RECORDS PROVIDED -

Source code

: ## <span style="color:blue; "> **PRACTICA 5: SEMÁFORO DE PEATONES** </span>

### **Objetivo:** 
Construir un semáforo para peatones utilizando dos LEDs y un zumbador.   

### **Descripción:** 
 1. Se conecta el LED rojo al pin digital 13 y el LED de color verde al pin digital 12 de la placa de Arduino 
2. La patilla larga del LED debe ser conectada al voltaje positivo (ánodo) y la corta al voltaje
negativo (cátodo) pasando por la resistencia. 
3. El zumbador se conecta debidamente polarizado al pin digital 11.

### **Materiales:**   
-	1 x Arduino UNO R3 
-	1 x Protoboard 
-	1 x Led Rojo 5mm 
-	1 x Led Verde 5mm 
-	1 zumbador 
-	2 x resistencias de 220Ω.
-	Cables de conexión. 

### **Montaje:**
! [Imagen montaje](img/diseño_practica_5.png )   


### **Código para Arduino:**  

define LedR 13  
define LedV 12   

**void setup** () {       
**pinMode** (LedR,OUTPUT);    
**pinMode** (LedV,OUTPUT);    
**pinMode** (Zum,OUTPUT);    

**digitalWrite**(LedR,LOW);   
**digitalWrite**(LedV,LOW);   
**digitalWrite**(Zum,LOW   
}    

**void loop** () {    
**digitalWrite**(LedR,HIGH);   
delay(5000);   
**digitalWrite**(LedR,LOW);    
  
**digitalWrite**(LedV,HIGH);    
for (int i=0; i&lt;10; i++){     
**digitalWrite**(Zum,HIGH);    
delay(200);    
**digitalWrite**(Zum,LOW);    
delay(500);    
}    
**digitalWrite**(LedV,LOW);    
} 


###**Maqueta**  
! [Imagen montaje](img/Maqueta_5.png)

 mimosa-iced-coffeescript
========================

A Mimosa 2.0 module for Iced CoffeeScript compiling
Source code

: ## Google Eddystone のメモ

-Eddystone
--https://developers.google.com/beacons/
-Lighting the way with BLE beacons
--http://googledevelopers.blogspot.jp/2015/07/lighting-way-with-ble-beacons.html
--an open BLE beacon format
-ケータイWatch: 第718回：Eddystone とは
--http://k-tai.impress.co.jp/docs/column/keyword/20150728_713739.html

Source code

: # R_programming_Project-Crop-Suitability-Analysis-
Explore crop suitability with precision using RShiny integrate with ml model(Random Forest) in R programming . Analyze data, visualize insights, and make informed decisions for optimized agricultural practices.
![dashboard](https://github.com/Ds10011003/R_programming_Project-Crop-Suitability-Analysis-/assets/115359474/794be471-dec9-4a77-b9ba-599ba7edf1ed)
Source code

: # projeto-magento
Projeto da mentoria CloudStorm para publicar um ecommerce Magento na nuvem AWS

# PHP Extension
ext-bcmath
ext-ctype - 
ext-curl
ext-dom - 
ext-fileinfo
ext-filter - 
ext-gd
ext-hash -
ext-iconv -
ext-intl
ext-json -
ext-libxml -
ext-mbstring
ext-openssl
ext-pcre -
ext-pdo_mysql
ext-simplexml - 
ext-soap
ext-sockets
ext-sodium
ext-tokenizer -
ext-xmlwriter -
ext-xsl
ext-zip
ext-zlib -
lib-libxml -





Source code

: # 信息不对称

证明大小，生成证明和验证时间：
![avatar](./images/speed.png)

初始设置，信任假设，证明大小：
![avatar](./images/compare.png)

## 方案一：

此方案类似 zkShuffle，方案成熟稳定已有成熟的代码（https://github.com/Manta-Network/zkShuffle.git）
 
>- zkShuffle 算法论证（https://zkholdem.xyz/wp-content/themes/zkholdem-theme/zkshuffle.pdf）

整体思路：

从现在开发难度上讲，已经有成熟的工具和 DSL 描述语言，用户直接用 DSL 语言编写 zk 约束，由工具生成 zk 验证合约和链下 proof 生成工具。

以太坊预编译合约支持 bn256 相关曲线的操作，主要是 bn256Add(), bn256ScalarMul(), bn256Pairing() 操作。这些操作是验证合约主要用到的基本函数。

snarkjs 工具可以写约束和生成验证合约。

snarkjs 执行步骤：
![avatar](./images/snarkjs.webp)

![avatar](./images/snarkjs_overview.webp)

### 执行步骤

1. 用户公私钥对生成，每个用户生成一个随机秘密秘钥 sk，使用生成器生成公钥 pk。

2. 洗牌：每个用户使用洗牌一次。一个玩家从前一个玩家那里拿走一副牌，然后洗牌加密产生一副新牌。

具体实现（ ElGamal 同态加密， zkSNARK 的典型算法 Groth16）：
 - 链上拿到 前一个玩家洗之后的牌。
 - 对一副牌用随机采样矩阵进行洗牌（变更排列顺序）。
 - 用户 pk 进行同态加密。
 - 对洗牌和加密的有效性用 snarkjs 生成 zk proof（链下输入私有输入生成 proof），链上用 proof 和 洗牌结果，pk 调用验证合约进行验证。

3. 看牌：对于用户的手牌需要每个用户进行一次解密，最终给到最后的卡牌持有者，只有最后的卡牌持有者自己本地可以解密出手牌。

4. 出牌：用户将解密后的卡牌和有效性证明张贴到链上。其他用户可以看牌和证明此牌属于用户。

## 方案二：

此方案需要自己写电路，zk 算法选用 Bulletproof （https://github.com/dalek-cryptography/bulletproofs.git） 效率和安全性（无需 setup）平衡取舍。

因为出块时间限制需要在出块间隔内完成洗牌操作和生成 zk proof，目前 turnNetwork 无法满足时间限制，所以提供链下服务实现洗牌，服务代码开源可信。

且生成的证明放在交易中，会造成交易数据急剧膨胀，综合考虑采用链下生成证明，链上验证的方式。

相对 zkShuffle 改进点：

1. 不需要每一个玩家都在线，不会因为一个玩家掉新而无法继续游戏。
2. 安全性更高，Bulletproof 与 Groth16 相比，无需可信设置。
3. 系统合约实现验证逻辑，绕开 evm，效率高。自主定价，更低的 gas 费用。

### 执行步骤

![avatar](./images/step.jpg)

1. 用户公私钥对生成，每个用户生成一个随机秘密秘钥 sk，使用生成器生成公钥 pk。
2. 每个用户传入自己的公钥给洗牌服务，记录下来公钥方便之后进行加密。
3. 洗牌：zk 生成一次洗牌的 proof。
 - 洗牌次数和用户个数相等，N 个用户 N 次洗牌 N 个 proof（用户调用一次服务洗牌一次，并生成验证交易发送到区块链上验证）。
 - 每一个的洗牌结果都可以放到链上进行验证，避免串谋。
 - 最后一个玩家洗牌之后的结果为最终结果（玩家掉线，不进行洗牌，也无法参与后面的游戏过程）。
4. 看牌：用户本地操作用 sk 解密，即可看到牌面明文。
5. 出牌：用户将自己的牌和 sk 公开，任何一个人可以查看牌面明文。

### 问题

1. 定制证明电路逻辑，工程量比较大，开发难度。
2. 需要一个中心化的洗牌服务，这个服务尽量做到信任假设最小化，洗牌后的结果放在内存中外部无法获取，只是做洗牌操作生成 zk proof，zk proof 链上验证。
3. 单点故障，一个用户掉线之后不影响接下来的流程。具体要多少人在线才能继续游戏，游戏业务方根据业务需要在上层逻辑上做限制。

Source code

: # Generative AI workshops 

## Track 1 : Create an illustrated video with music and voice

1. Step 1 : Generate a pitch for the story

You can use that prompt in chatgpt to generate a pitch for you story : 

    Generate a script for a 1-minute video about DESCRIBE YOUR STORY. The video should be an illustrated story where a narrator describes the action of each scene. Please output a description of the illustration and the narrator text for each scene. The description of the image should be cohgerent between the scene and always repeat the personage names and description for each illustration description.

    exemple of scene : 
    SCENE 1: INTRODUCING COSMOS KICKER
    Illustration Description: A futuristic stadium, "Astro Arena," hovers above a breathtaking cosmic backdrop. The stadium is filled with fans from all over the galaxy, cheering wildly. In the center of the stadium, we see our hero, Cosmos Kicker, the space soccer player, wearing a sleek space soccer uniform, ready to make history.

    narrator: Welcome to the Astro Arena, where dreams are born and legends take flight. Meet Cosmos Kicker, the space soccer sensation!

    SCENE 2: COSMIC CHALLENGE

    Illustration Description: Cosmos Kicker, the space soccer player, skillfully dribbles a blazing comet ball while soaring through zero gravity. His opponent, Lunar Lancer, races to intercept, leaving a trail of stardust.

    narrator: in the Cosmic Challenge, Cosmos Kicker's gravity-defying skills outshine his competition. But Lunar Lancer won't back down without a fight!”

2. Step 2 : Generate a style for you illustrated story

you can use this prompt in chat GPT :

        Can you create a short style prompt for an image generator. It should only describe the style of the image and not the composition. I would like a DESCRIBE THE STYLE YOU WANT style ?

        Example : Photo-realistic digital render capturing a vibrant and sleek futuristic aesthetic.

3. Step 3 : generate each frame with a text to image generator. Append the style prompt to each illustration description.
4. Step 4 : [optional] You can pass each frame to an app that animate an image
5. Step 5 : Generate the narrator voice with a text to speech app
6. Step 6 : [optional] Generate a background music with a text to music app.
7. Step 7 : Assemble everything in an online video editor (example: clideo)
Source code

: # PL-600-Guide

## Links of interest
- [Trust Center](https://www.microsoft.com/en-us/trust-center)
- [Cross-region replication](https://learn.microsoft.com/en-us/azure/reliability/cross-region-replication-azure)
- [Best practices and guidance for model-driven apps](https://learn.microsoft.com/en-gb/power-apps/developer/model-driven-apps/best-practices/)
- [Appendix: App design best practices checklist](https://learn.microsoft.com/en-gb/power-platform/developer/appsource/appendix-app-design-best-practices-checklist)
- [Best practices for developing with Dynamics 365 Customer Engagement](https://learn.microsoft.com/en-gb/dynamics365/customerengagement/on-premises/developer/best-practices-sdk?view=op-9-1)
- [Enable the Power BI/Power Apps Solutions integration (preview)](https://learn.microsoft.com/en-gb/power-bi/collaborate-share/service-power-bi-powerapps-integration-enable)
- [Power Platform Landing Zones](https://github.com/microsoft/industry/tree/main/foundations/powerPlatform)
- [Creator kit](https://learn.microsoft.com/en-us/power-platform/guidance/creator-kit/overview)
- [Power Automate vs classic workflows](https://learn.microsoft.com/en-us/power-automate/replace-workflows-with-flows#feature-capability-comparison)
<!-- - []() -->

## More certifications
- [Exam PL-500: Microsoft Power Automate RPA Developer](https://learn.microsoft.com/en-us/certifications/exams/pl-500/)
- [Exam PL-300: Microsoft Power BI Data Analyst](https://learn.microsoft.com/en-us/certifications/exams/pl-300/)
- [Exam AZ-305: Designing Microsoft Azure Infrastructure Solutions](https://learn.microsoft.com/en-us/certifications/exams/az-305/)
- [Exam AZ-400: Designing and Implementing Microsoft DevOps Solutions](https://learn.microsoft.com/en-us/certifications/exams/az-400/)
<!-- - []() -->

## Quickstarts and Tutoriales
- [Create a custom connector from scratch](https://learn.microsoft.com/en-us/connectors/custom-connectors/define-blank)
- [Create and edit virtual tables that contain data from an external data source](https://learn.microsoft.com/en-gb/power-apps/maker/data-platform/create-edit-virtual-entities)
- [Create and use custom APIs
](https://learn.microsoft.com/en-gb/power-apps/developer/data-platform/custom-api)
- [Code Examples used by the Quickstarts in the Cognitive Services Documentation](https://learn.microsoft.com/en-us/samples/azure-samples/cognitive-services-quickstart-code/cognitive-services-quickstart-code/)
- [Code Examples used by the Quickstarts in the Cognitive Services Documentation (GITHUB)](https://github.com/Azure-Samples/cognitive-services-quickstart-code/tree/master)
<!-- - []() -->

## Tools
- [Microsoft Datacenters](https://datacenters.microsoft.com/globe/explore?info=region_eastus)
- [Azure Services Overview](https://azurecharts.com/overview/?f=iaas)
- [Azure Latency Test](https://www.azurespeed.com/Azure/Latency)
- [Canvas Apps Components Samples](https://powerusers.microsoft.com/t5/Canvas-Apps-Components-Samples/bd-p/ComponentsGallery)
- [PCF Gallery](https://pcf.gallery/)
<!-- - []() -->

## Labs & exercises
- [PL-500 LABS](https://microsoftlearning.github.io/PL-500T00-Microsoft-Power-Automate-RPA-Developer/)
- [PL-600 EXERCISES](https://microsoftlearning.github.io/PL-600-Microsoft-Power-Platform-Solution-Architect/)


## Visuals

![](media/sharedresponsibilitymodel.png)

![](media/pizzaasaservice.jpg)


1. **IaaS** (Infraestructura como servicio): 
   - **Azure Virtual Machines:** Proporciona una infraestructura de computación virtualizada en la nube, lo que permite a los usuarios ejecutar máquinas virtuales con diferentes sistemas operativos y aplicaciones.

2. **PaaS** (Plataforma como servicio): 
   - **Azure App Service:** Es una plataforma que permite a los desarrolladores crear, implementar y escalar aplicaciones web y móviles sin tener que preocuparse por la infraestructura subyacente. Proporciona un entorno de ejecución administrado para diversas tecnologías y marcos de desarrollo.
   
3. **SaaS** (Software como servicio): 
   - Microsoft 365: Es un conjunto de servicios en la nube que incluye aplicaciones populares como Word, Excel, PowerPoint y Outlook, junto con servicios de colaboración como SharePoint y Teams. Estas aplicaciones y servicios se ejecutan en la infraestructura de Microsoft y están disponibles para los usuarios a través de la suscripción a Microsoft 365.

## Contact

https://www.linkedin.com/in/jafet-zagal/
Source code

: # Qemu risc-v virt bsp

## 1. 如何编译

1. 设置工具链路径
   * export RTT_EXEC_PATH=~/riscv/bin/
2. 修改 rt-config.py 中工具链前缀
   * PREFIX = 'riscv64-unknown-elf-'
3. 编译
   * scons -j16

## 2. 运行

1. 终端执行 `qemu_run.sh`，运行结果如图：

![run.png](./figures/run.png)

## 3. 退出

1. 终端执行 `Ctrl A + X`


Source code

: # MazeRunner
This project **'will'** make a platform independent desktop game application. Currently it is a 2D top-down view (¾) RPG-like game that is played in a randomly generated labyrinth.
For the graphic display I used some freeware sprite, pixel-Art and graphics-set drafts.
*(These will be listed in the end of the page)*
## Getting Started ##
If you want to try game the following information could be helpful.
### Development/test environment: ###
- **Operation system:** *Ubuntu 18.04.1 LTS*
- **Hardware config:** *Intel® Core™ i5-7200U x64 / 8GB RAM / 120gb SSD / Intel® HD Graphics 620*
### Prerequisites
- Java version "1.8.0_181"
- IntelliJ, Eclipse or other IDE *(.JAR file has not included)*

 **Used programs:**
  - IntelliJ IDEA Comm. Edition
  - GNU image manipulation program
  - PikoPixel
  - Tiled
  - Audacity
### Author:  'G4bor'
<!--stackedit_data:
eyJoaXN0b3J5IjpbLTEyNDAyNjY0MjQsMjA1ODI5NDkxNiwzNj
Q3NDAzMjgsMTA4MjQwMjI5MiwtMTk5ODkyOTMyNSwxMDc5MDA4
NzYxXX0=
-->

REQUIREMENT -
Take the lines from the first line of the records through the line holding "###**Maqueta**", both included, and please reproduce them exactly with nothing added.

FINAL ANSWER -
Source code

: ## <span style="color:blue; "> **PRACTICA 5: SEMÁFORO DE PEATONES** </span>

### **Objetivo:** 
Construir un semáforo para peatones utilizando dos LEDs y un zumbador.   

### **Descripción:** 
 1. Se conecta el LED rojo al pin digital 13 y el LED de color verde al pin digital 12 de la placa de Arduino 
2. La patilla larga del LED debe ser conectada al voltaje positivo (ánodo) y la corta al voltaje
negativo (cátodo) pasando por la resistencia. 
3. El zumbador se conecta debidamente polarizado al pin digital 11.

### **Materiales:**   
-	1 x Arduino UNO R3 
-	1 x Protoboard 
-	1 x Led Rojo 5mm 
-	1 x Led Verde 5mm 
-	1 zumbador 
-	2 x resistencias de 220Ω.
-	Cables de conexión. 

### **Montaje:**
! [Imagen montaje](img/diseño_practica_5.png )   


### **Código para Arduino:**  

define LedR 13  
define LedV 12   

**void setup** () {       
**pinMode** (LedR,OUTPUT);    
**pinMode** (LedV,OUTPUT);    
**pinMode** (Zum,OUTPUT);    

**digitalWrite**(LedR,LOW);   
**digitalWrite**(LedV,LOW);   
**digitalWrite**(Zum,LOW   
}    

**void loop** () {    
**digitalWrite**(LedR,HIGH);   
delay(5000);   
**digitalWrite**(LedR,LOW);    
  
**digitalWrite**(LedV,HIGH);    
for (int i=0; i&lt;10; i++){     
**digitalWrite**(Zum,HIGH);    
delay(200);    
**digitalWrite**(Zum,LOW);    
delay(500);    
}    
**digitalWrite**(LedV,LOW);    
} 


###**Maqueta**  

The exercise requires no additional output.